In my more fervently goth days, I used to be obsessed with the different categories of goth. Did you know that industrial goths are distinct from ethereal goths? You might have heard of cyber goths, but have you heard of corp goths (grownup gloomsters who must dress for their day jobs in the office)? Did you know that a young or beginning goth is called a baby bat?
This obsession mirrored my fascination with other subcultures, including the world of gay men. I was intrigued when a coworker would describe a handbag as “cunty” or explain of another man that he “used to be an otter, but now he’s transitioning to bear.”
Lately, I’ve been seeking a deeper understanding of the many different proliferations of libertarianism. There are free-market Koch libertarians, “Don’t Tread On Me” rural-folk-outlaw libertarians, and libertarian aesthetes who don’t believe in the limitation of art on moral grounds.
In general I write about political matters with a sense of trepidation and humility, if not outright self-doubt. I am not an economist or a political expert. I am a goth named after a Jane Austen novel whose main career experience involves selling clothes. But I am also a patriot and a concerned citizen doing my best to figure out what is happening to our country. I will often say things that are wrong, or misguided. I am trying to gain an understanding in real time of how a responsible citizen should proceed.
I wanted to pursue fashion journalism until I realized that like many forms of journalism today, it functions as an arm of the Democratic Party and the social ideas that party would like to promote. In the end I realized that, due to being some form of Christian conservative at heart, I couldn’t do it. I do not believe in the “male gaze” or that cultural appropriation is bad.
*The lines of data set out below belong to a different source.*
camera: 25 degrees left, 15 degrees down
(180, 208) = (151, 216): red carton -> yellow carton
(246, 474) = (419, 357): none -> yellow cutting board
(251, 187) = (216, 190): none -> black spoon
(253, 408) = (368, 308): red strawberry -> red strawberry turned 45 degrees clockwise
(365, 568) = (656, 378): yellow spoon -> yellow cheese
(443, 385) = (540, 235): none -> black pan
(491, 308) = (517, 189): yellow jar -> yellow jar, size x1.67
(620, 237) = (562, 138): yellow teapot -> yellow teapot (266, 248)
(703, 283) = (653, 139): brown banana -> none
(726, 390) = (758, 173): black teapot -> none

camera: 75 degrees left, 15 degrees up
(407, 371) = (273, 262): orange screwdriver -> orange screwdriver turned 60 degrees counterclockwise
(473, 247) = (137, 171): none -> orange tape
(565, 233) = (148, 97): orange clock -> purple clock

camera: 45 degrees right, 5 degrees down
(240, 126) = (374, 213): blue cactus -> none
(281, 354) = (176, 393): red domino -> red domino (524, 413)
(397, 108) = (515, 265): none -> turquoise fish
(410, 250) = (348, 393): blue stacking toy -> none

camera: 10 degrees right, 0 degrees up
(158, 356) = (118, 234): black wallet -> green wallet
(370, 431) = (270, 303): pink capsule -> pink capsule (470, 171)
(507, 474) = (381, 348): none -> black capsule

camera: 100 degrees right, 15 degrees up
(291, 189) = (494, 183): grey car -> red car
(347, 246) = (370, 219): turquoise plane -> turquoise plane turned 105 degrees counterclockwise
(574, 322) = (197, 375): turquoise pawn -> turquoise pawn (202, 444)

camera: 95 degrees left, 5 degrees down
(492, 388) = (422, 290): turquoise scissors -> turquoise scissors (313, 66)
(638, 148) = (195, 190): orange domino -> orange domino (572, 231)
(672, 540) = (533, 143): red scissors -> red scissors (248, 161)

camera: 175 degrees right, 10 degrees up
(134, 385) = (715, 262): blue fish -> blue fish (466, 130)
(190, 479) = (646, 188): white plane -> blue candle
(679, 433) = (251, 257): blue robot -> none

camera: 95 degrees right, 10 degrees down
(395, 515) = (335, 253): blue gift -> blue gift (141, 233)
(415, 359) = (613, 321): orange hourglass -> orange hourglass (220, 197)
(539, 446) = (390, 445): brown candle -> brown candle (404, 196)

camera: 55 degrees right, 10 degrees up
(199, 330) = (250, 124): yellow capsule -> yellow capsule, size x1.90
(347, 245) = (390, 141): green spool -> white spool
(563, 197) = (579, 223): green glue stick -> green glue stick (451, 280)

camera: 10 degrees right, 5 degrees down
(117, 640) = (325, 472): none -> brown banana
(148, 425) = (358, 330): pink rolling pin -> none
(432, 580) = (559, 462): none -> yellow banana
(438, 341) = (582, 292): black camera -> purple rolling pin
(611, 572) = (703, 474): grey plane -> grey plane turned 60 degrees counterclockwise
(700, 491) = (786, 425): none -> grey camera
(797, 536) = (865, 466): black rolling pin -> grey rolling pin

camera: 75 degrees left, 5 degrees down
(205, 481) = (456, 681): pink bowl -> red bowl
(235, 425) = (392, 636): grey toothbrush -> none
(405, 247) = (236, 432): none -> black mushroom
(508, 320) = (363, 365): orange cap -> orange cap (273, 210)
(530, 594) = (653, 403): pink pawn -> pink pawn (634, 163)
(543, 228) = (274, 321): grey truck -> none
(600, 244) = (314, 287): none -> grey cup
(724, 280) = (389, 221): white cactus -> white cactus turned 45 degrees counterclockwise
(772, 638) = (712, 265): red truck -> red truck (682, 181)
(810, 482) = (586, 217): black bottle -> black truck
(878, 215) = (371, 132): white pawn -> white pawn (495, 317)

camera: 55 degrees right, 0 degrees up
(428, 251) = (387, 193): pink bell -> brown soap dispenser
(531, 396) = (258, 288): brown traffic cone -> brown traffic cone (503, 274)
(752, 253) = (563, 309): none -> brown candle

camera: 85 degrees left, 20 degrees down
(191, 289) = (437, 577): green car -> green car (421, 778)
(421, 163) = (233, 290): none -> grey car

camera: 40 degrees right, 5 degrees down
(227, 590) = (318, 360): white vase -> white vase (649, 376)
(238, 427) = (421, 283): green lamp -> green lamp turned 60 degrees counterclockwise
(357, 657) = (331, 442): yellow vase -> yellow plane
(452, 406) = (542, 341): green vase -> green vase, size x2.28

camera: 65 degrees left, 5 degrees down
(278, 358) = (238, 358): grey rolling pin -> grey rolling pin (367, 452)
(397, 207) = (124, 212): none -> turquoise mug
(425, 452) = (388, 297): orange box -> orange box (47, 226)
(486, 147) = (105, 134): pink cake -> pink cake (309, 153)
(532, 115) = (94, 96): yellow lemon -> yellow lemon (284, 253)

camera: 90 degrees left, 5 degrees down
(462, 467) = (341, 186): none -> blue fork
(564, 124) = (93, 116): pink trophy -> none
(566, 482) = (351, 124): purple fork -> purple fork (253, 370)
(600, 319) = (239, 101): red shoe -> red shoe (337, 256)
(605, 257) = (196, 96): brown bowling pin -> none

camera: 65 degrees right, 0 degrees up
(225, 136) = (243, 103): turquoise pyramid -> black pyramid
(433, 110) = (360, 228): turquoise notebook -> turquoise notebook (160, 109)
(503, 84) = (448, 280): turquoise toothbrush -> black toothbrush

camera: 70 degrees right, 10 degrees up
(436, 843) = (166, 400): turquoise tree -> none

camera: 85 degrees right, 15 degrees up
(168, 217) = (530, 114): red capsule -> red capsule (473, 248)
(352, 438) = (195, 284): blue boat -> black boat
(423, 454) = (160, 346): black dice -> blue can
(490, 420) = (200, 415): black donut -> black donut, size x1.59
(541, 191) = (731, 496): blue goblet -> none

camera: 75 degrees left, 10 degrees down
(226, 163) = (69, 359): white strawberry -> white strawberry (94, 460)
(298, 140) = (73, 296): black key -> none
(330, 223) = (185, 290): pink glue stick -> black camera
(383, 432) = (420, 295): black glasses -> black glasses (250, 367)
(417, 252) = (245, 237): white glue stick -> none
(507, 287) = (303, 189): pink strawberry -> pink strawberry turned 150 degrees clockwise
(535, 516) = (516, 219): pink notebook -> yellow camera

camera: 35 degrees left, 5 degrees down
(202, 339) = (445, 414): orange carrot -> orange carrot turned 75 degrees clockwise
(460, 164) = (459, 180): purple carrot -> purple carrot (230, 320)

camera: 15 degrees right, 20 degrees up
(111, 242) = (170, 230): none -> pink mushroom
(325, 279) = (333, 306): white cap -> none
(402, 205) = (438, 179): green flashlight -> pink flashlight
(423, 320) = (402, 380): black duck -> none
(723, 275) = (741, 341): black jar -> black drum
I wasn’t willing to hold up Planned Parenthood signs in Instagram posts for any company I worked for in the hallucination of the post-2016 election moment.
I’ve been questioning over the past few weeks if I am even a libertarian at all. I am wondering whether it is possible to be a Christian and a libertarian. I am disturbed, yet oddly swayed by insinuations by so-called “postliberals” that pluralism is little more than a smoke screen for moral relativism. I have been educating myself on writers who both explored aesthetics and were important thinkers on conservatism, like Edmund Burke (“A Philosophical Enquiry into the Origin of Our Ideas of the Sublime and Beautiful,” 1757) and Roger Scruton (“Sexual Desire,” 1986).
I also decided to dig out my Bernie shirt. Designed by Come Tees in 2020, I ordered it in the weeks just before the pandemic and I have to say it still looks fucking cool. Although I loathe the facile anti-capitalism that so many people my age wear like a cheap pin, I do see the ways that free-market fundamentalism has damaged this country. I see the way the rural red county I am living in, while still holding traditional values and a sense of community, has been completely gutted on an economic level and is now characterized by dilapidated trailer homes and Dollar General stores. I hate the way the press will obsess over coronavirus fatalities but shrug off the ever-increasing numbers of deaths of despair. The truth is that I really don’t care which side of the aisle the good ideas come from that will alleviate the economic pain of the American people. I am open to Bernie’s ideas and also to the proposals of new right-of-center organization American Compass. The idea of a country that no longer makes an idol of money, that seeks to “restore [a] … consensus that emphasizes the importance of family, community, and industry to the nation’s liberty and prosperity” is very appealing.
Traditionalist appeals to pre-Enlightenment value systems, as well as the woke movement in all its puritanical fervor, are both symptoms of the feeling that secular humanism— or perhaps liberalism itself— has failed. We need spirituality, as Lyman Stone confirms in a Faith Angle conversation: “Demand for religion is relatively stable … Even in highly secular societies, large shares of people still report a desire for transcendence, report spiritual experiences, senses of cosmic oneness.” He adds, “the mystics always win in history.” When I watch Washington Journal, I am similarly struck by the religiosity of many of the callers. That is why I have been trying to define some vision of Sacred Liberty— one that goes a step beyond Burke’s idea of ordered liberty. I do not believe in a degraded libertarianism, one that espouses empty expediency or simply doing whatever one wants. I am looking for a renewal and re-sanctification of the areas of American life that have lost their meaning. I am seeking the heart of my conscience and the ability to live by it.
Freedom is still worth believing in. Neither queers or American Muslims, for example, should have to live under a draconian Christian theocratic state. Neither should a domineering credentialed overclass impose its secular values on everyone else. I don’t see how America can function as anything other than a pluralistic society. And although my politics evolve every day, I would say that as of this morning I am a non-partisan Economic Populist and Sacred Libertarian.
I also hope that the blatant and disgusting classism that infects left-liberal discourse will one day be taken as seriously as the concerns over racism and sexism that have engulfed the country. I anticipate a time when statements such as the one above will be perceived as just as shameful as slights against any other group.
I will continue to wear my Bernie shirt. And if American Compass comes out with a sick shirt or other swag, I’ll probably wear that too. This goth remains against the establishment and for the people.